Jip-Hop / jailmaker

Persistent Linux 'jails' on TrueNAS SCALE to install software (k3s, docker, portainer, podman, etc.) with full access to all files via bind mounts thanks to systemd-nspawn!
GNU Lesser General Public License v3.0
518 stars 43 forks source link

AMD GPU passthrough support #109

Closed gardenali closed 2 months ago

gardenali commented 6 months ago

It's great to have intel and nvidia support, but I'm missing the AMD option.

Thank you!

lks-hrsch commented 6 months ago

I am currently also at the point that I need amd gpu support to move my last service to jailmaker. Can someone explain what is needed to enable gpu support or what you have done for intel and nvidia? I am open to implementing and evaluating the feature on my system.

easyfab commented 6 months ago

Does it work if you manually add --bind=/dev/dri ?

e.g : jlmkr create myjail --bind=/dev/dri

jeefberkey commented 6 months ago

The intel gpu setting does just that

Jip-Hop commented 6 months ago

Jailmaker has intel and nvidia GPU support because these drivers are provided by the TrueNAS SCALE host OS. I think adding support for a dedicated AMD GPU in jailmaker is not trivial, if possible at all without modifying the host OS. Since I have no dedicated GPU in my TrueNAS server I can't investigate this. Feel free to investigate though. @lks-hrsch you could have a look at the python code of jlmkr.py to see what the intel and nvidia GPU passthrough options do.

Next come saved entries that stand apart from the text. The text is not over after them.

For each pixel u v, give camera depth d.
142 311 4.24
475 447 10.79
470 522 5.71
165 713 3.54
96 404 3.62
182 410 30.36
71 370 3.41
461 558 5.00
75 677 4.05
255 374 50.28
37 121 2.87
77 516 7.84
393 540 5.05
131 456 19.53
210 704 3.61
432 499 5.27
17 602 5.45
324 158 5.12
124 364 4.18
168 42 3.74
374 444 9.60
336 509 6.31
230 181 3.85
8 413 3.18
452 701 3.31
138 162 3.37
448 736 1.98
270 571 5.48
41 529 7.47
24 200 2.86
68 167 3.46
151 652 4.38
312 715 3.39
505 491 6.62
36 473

easyfab commented 6 months ago

Isn't AMD support in Truenas Host OS ?

lspci -k | grep amdgpu Kernel driver in use: amdgpu Kernel modules: amdgpu

For info, I tried with 5700G APU, adding --bind=/dev/dri seems to give me access to the igpu in jailmaker. Don't know if it work with dgpu.

edit : to complete

root@myjail:~# vainfo error: can't connect to X server! libva info: VA-API version 1.17.0 libva info: Trying to open /usr/lib/x86_64-linux-gnu/dri/radeonsi_drv_video.so libva info: Found init function __vaDriverInit_1_17 libva info: va_openDriver() returns 0 vainfo: VA-API version: 1.17 (libva 2.12.0) vainfo: Driver version: Mesa Gallium driver 22.3.6 for AMD Radeon Graphics (renoir, LLVM 15.0.6, DRM 3.54, 6.6.16-production+truenas) vainfo: Supported profile and entrypoints VAProfileMPEG2Simple : VAEntrypointVLD VAProfileMPEG2Main : VAEntrypointVLD VAProfileVC1Simple : VAEntrypointVLD VAProfileVC1Main : VAEntrypointVLD VAProfileVC1Advanced : VAEntrypointVLD VAProfileH264ConstrainedBaseline: VAEntrypointVLD VAProfileH264ConstrainedBaseline: VAEntrypointEncSlice VAProfileH264Main : VAEntrypointVLD VAProfileH264Main : VAEntrypointEncSlice VAProfileH264High : VAEntrypointVLD VAProfileH264High : VAEntrypointEncSlice VAProfileHEVCMain : VAEntrypointVLD VAProfileHEVCMain : VAEntrypointEncSlice VAProfileHEVCMain10 : VAEntrypointVLD VAProfileHEVCMain10 : VAEntrypointEncSlice VAProfileJPEGBaseline : VAEntrypointVLD VAProfileVP9Profile0 : VAEntrypointVLD VAProfileVP9Profile2 : VAEntrypointVLD VAProfileNone : VAEntrypointVideoProc

image

Jip-Hop commented 6 months ago

Yes I think there's a difference between AMD iGPU and dGPU but I'd be happy to be proven wrong.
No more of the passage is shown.